NATURBEOBACHTER AUS DER REGION


Eine Pflanze, die im Volksmund viele Namen trägt: die Vierblättrige Einbeere

Karl Josef Strank

In der Krautschicht von Buchen- und Eichenwäldern aber auch in Nadelmisch- und Auwäldern findet sich eine Pflanze, die mit ihrer vorwiegend lindgrünen Farbe unter den anderen Kräutern so gut getarnt ist, dass sie leicht übersehen wird: die Vierblättrige Einbeere, mit botanischem Namen Paris quadrifolia. Hat das Auge sie einmal erfasst, sieht man sie gleich zu mehreren, denn sie wächst meist truppweise. Sie braucht feuchte, nährstoffreiche, humose Böden. Der deutsche Name verweist auf die Frucht, die als eine einzige Beere in der Mitte der einzigen Blüte steht, die diese Pflanze jährlich hervorbringt.

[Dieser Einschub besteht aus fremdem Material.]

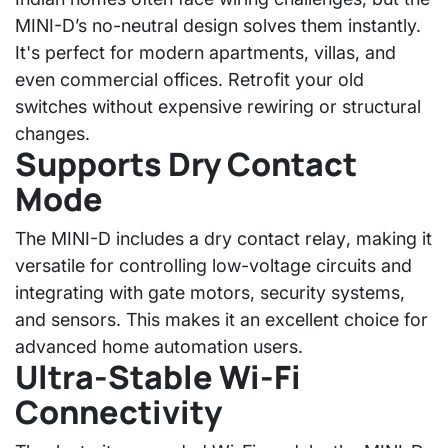
MINI-D’s no-neutral design
solves them instantly.
It's perfect for modern apartments, villas, and
even commercial offices. Retrofit your old
switches without expensive rewiring or structural
changes.
Supports Dry Contact
Mode
The MINI-D includes a
dry contact relay
, making it
versatile for controlling low-voltage circuits and
integrating with gate motors, security systems,
and sensors. This makes it an excellent choice for
advanced home automation users.
Ultra-Stable Wi-Fi
Connectivity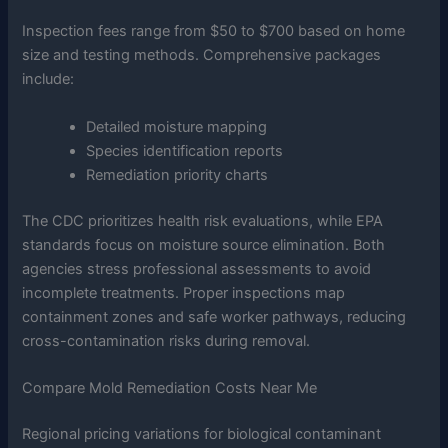
Inspection fees range from $50 to $700 based on home
size and testing methods. Comprehensive packages
include:
Detailed moisture mapping
Species identification reports
Remediation priority charts
The CDC prioritizes health risk evaluations, while EPA
standards focus on moisture source elimination. Both
agencies stress professional assessments to avoid
incomplete treatments. Proper inspections map
containment zones and safe worker pathways, reducing
cross-contamination risks during removal.
Compare Mold Remediation Costs Near Me
Regional pricing variations for biological contaminant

Die Einbeere ist eine ausdauernde Pflanze, die mit einer durchgehenden Hauptachse waagerecht im Boden wächst, von der seitlich die Blütentriebe abgehen, die eine Höhe bis 30 Zentimetern erreichen. Dieses Wuchsverhalten ist unter den Rhizomgeophyten sehr selten, denn die meisten verzweigen seitlich. Die Rhizome wachsen an der Spitze weiter, sterben von hinten ab und können einige Jahre alt werden. Aus Niederblättern entstehen seitlich die Blühtriebe, immer nur ein Stängel pro Jahr. Dieser ist besetzt mit einem Quirl von vier ovalen, ganzrandigen, zugespitzten Blättern. Die einzige, endständige zwittrige Blüte ist radiärsymmetrisch und setzt die Vierzähligkeit des Systems fort. Die Blütenhülle besteht aus vier breiteren Perigonblättern außen und vier schmäleren, fadenförmigen innen. Danach folgen zwei mal vier grüne Staubblätter, deren gelbe Pollensäcke mittig und seitlich ansitzen. Zentral in der Mitte steht der aus vier zusammengewachsenen Fruchtblättern bestehende Fruchtknoten, der zur Fruchtreife eine schwarze glänzende Beere bildet. Zu diesem Zeitpunkt zeigen Perigon- und Staubblätter, letztere verfärben sich zudem rötlich, nach unten und exponieren die reife Frucht für Vögel und Säugetiere, die die Samen über ihr Verdauungssystem verbreiten.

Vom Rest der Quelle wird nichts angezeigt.